How to run a semiconductor diode laser in a stable way

Arnesson, Fredrik January 2012 (has links)
Interferometry and holography are two well-known methods for measuring distances, positions, vibrations, index of refraction etc. In these methods a coherent light source is used to create interference between different parts of the light. Since the wavelength of the light is used as reference it is possible to achieve very good accuracy in the measurements. The need of small and cheap light sources for these applications is large and an interesting alternative would be to use ordinary semiconductor diode lasers. These are unfortunately not designed to give sufficiently good coherence. In this Master Thesis work investigations of how the coherence of semiconductor diode lasers is affected by changes in temperature, injection current and between different individuals are performed. A Michelson interferometer is used to create an interference pattern where the contrast then can be analyzed.

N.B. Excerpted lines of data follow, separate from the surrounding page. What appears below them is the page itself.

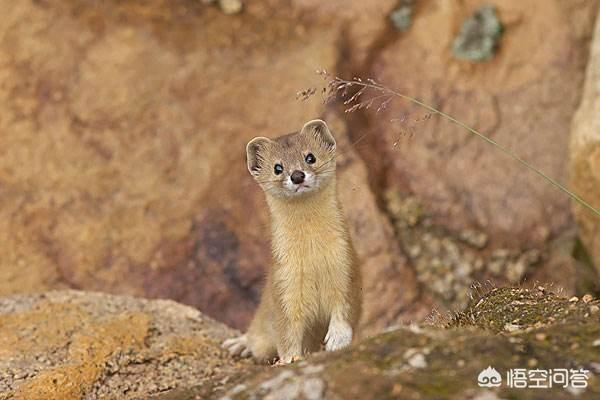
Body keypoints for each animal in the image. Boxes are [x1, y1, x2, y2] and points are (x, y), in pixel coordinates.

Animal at [224, 118, 360, 362]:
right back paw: (240, 344)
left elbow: (345, 310)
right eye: (277, 167)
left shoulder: (346, 266)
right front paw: (289, 360)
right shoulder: (284, 284)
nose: (297, 175)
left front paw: (337, 339)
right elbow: (287, 334)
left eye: (310, 157)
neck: (313, 256)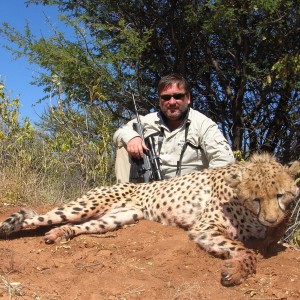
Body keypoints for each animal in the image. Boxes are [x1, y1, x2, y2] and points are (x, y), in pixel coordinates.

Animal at [0, 154, 298, 284]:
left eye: (280, 195)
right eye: (256, 198)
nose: (271, 219)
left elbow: (271, 243)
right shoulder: (205, 227)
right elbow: (246, 251)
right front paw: (236, 270)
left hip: (117, 218)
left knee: (75, 225)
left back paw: (61, 234)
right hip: (85, 205)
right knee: (38, 217)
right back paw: (9, 227)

The contrast is related to the coherence of the laser, i.e., good coherence will give high contrast. The results show that in order to drive the laser in a stable way it is better to hold the temperature constant and varying the injection current until the wanted output power is achieved instead of doing the opposite. The results also indicate that the best coherence is achieved for low temperatures (around 10 OC) and high injection currents (around 80 mA). During these conditions a contrast of 70 % -80 % is achieved. The result of this Master Thesis work gives a hint on how to run a semiconductor diode laser in a stable way.